*WHAT YOU WILL DO*. Within the lines below, find those that hold the string "self" and copy each one.

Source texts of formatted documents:
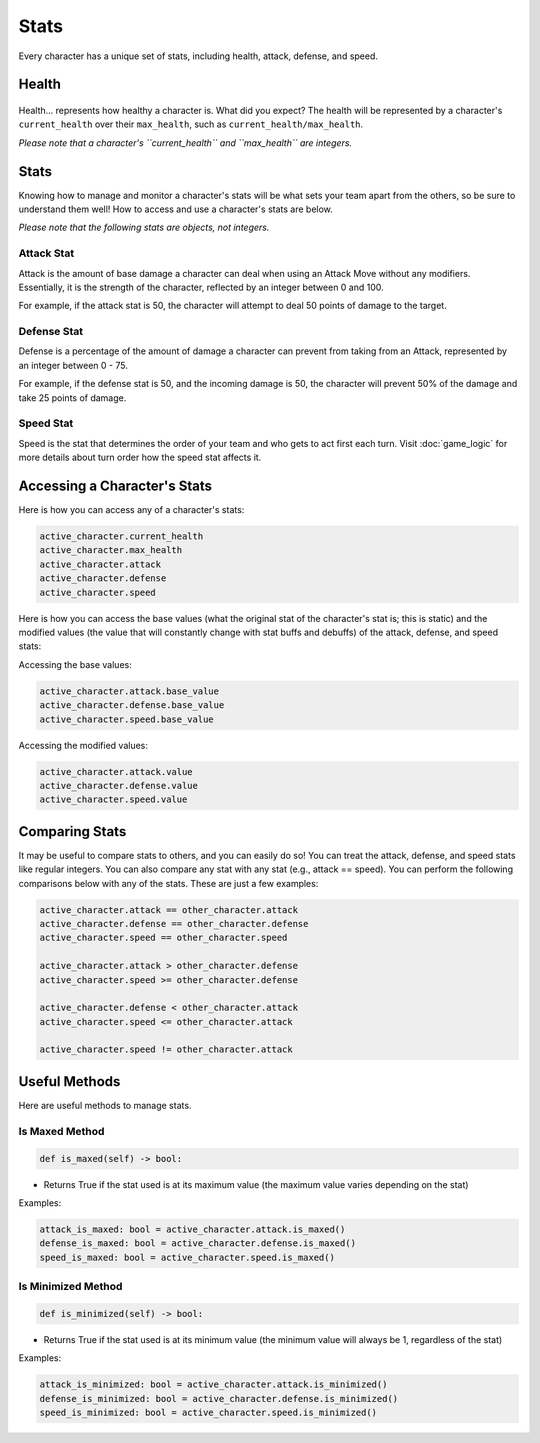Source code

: =====
Stats
=====

Every character has a unique set of stats, including health, attack, defense, and speed.

Health
======

.. figure:: ./_static/gifs/health_bar.gif
   :width: 215
   :align: center

Health... represents how healthy a character is. What did you expect? The health will be represented by a character's
``current_health`` over their ``max_health``, such as ``current_health/max_health``.

*Please note that a character's ``current_health`` and ``max_health`` are integers.*

Stats
=====

Knowing how to manage and monitor a character's stats will be what sets your team apart from the others, so be sure
to understand them well! How to access and use a character's stats are below.

*Please note that the following stats are objects, not integers.*

Attack Stat
-----------

.. image:: ./_static/images/attack_buff.png
   :width: 90
   :align: center

Attack is the amount of base damage a character can deal when using an Attack Move without any modifiers.
Essentially, it is the strength of the character, reflected by an integer between 0 and 100.

For example, if the attack stat is 50, the character will attempt to deal 50 points of damage to the target.


Defense Stat
------------

.. image:: ./_static/images/defense_buff.png
   :width: 90
   :align: center

Defense is a percentage of the amount of damage a character can prevent from taking from an Attack, represented by an
integer between 0 - 75.

For example, if the defense stat is 50, and the incoming damage is 50, the character will prevent 50% of the damage
and take 25 points of damage.

Speed Stat
----------

.. image:: ./_static/images/speed_buff.png
   :width: 90
   :align: center

Speed is the stat that determines the order of your team and who gets to act first each turn. Visit
:doc:`game_logic` for more details about turn order
how the speed stat affects it.

Accessing a Character's Stats
=============================

Here is how you can access any of a character's stats:

.. code-block::

    active_character.current_health
    active_character.max_health
    active_character.attack
    active_character.defense
    active_character.speed

Here is how you can access the base values (what the original stat of the character's stat is; this is static)
and the modified values (the value that will constantly change with stat buffs and debuffs) of the attack,
defense, and speed stats:

Accessing the base values:

.. code-block::

    active_character.attack.base_value
    active_character.defense.base_value
    active_character.speed.base_value

Accessing the modified values:

.. code-block::

    active_character.attack.value
    active_character.defense.value
    active_character.speed.value

Comparing Stats
===============

It may be useful to compare stats to others, and you can easily do so! You can treat the attack, defense, and speed
stats like regular integers. You can also compare any stat with any stat (e.g., attack == speed). You can perform the
following comparisons below with any of the stats. These are just a few examples:

.. code-block::

    active_character.attack == other_character.attack
    active_character.defense == other_character.defense
    active_character.speed == other_character.speed

    active_character.attack > other_character.defense
    active_character.speed >= other_character.defense

    active_character.defense < other_character.attack
    active_character.speed <= other_character.attack

    active_character.speed != other_character.attack


Useful Methods
==============

Here are useful methods to manage stats.

Is Maxed Method
---------------

.. code-block:: python

    def is_maxed(self) -> bool:

- Returns True if the stat used is at its maximum value (the maximum value varies depending on the stat)

Examples:

.. code-block:: python

    attack_is_maxed: bool = active_character.attack.is_maxed()
    defense_is_maxed: bool = active_character.defense.is_maxed()
    speed_is_maxed: bool = active_character.speed.is_maxed()

Is Minimized Method
-------------------

.. code-block:: python

    def is_minimized(self) -> bool:

- Returns True if the stat used is at its minimum value (the minimum value will always be 1, regardless of the stat)

Examples:

.. code-block:: python

    attack_is_minimized: bool = active_character.attack.is_minimized()
    defense_is_minimized: bool = active_character.defense.is_minimized()
    speed_is_minimized: bool = active_character.speed.is_minimized()
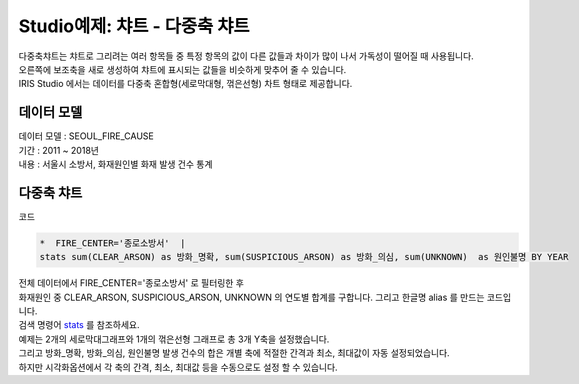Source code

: Studio예제: 챠트 - 다중축 챠트
============================================================================

| 다중축챠트는 챠트로 그리려는 여러 항목들 중 특정 항목의 값이 다른 값들과 차이가 많이 나서 가독성이 떨어질 때 사용됩니다.
| 오른쪽에 보조축을 새로 생성하여 챠트에 표시되는 값들을 비슷하게 맞추어 줄 수 있습니다.  
| IRIS Studio 에서는 데이터를 다중축 혼합형(세로막대형, 꺾은선형) 차트 형태로 제공합니다.



데이터 모델
------------------------------


| 데이터 모델 : SEOUL_FIRE_CAUSE
| 기간 : 2011 ~ 2018년
| 내용 : 서울시 소방서, 화재원인별 화재 발생 건수 통계



.. image:: images/chart_bar_21.png
    :alt: chart_bar_21





다중축 챠트
-------------------------------------------


.. image:: images/chart_multi_axis_29.png
    :scale: 70%
    :alt: chart_multi_axis_29

| 코드

.. code::

    *  FIRE_CENTER='종로소방서'  | 
    stats sum(CLEAR_ARSON) as 방화_명확, sum(SUSPICIOUS_ARSON) as 방화_의심, sum(UNKNOWN)  as 원인불명 BY YEAR


| 전체 데이터에서 FIRE_CENTER='종로소방서' 로 필터링한 후
| 화재원인 중 CLEAR_ARSON, SUSPICIOUS_ARSON, UNKNOWN  의 연도별 합계를 구합니다. 그리고 한글명  alias 를 만드는 코드입니다.
| 검색 명령어 `stats <http://docs.iris.tools/manual/IRIS-Manual/IRIS-Discovery-Middleware/command/commands/stats.html>`__ 를 참조하세요.

| 예제는 2개의 세로막대그래프와 1개의 꺾은선형 그래프로 총 3개 Y축을 설정했습니다.
| 그리고 방화_명확, 방화_의심, 원인불명 발생 건수의 합은 개별 축에 적절한 간격과 최소, 최대값이 자동 설정되었습니다.
| 하지만 시각화옵션에서 각 축의 간격, 최소, 최대값 등을 수동으로도 설정 할 수 있습니다.




.. image:: images/chart_multi_axis_30.png
    :alt: chart_multi_axis_30



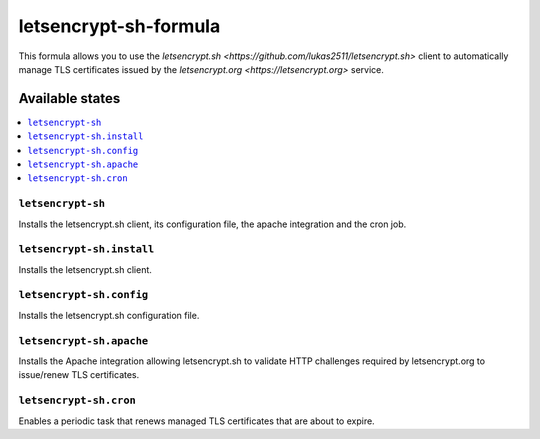 ======================
letsencrypt-sh-formula
======================

This formula allows you to use the
`letsencrypt.sh <https://github.com/lukas2511/letsencrypt.sh>` client
to automatically manage TLS certificates issued by the
`letsencrypt.org <https://letsencrypt.org>` service.

Available states
================

.. contents::
    :local:

``letsencrypt-sh``
------------------

Installs the letsencrypt.sh client, its configuration file, the apache
integration and the cron job.

``letsencrypt-sh.install``
--------------------------

Installs the letsencrypt.sh client.

``letsencrypt-sh.config``
-------------------------

Installs the letsencrypt.sh configuration file.

``letsencrypt-sh.apache``
-------------------------

Installs the Apache integration allowing letsencrypt.sh to validate HTTP
challenges required by letsencrypt.org to issue/renew TLS certificates.

``letsencrypt-sh.cron``
-----------------------

Enables a periodic task that renews managed TLS certificates that are
about to expire.

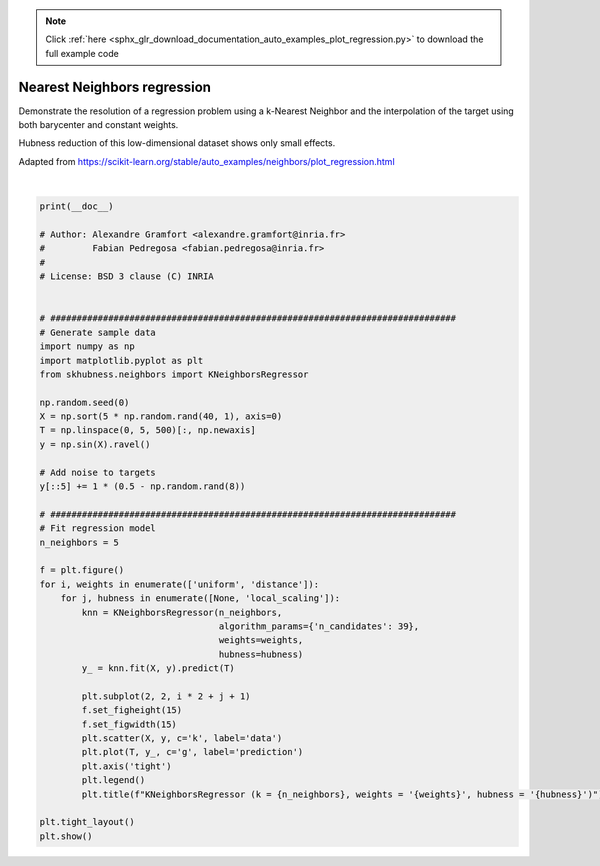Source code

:.. note::
    :class: sphx-glr-download-link-note

    Click :ref:`here <sphx_glr_download_documentation_auto_examples_plot_regression.py>` to download the full example code
.. rst-class:: sphx-glr-example-title

.. _sphx_glr_documentation_auto_examples_plot_regression.py:


============================
Nearest Neighbors regression
============================

Demonstrate the resolution of a regression problem
using a k-Nearest Neighbor and the interpolation of the
target using both barycenter and constant weights.

Hubness reduction of this low-dimensional dataset
shows only small effects.

Adapted from `<https://scikit-learn.org/stable/auto_examples/neighbors/plot_regression.html>`_



.. image:: /documentation/auto_examples/images/sphx_glr_plot_regression_001.png
    :class: sphx-glr-single-img


.. rst-class:: sphx-glr-script-out

 Out:

 .. code-block:: none


    /home/user/feldbauer/PycharmProjects/hubness/examples/sklearn/plot_regression.py:60: UserWarning: Matplotlib is currently using agg, which is a non-GUI backend, so cannot show the figure.
      plt.show()





|


.. code-block:: default

    print(__doc__)

    # Author: Alexandre Gramfort <alexandre.gramfort@inria.fr>
    #         Fabian Pedregosa <fabian.pedregosa@inria.fr>
    #
    # License: BSD 3 clause (C) INRIA


    # #############################################################################
    # Generate sample data
    import numpy as np
    import matplotlib.pyplot as plt
    from skhubness.neighbors import KNeighborsRegressor

    np.random.seed(0)
    X = np.sort(5 * np.random.rand(40, 1), axis=0)
    T = np.linspace(0, 5, 500)[:, np.newaxis]
    y = np.sin(X).ravel()

    # Add noise to targets
    y[::5] += 1 * (0.5 - np.random.rand(8))

    # #############################################################################
    # Fit regression model
    n_neighbors = 5

    f = plt.figure()
    for i, weights in enumerate(['uniform', 'distance']):
        for j, hubness in enumerate([None, 'local_scaling']):
            knn = KNeighborsRegressor(n_neighbors,
                                      algorithm_params={'n_candidates': 39},
                                      weights=weights,
                                      hubness=hubness)
            y_ = knn.fit(X, y).predict(T)

            plt.subplot(2, 2, i * 2 + j + 1)
            f.set_figheight(15)
            f.set_figwidth(15)
            plt.scatter(X, y, c='k', label='data')
            plt.plot(T, y_, c='g', label='prediction')
            plt.axis('tight')
            plt.legend()
            plt.title(f"KNeighborsRegressor (k = {n_neighbors}, weights = '{weights}', hubness = '{hubness}')")

    plt.tight_layout()
    plt.show()

.. rst-class:: sphx-glr-timing

   **Total running time of the script:** ( 0 minutes  0.737 seconds)


.. _sphx_glr_download_documentation_auto_examples_plot_regression.py:


.. only :: html

 .. container:: sphx-glr-footer
    :class: sphx-glr-footer-example



  .. container:: sphx-glr-download

     :download:`Download Python source code: plot_regression.py <plot_regression.py>`



  .. container:: sphx-glr-download

     :download:`Download Jupyter notebook: plot_regression.ipynb <plot_regression.ipynb>`


.. only:: html

 .. rst-class:: sphx-glr-signature

    `Gallery generated by Sphinx-Gallery <https://sphinx-gallery.github.io>`_
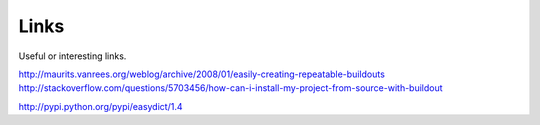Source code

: Links
=================
Useful or interesting links.

http://maurits.vanrees.org/weblog/archive/2008/01/easily-creating-repeatable-buildouts
http://stackoverflow.com/questions/5703456/how-can-i-install-my-project-from-source-with-buildout

http://pypi.python.org/pypi/easydict/1.4
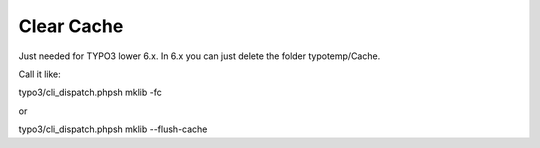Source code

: .. ==================================================
.. FOR YOUR INFORMATION
.. --------------------------------------------------
.. -*- coding: utf-8 -*- with BOM.



Clear Cache
===========

Just needed for TYPO3 lower 6.x. In 6.x you can just delete the folder typotemp/Cache.

Call it like:

typo3/cli_dispatch.phpsh mklib -fc

or

typo3/cli_dispatch.phpsh mklib --flush-cache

*OUTPUT*.
    def is_maxed(self) -> bool:
    def is_minimized(self) -> bool:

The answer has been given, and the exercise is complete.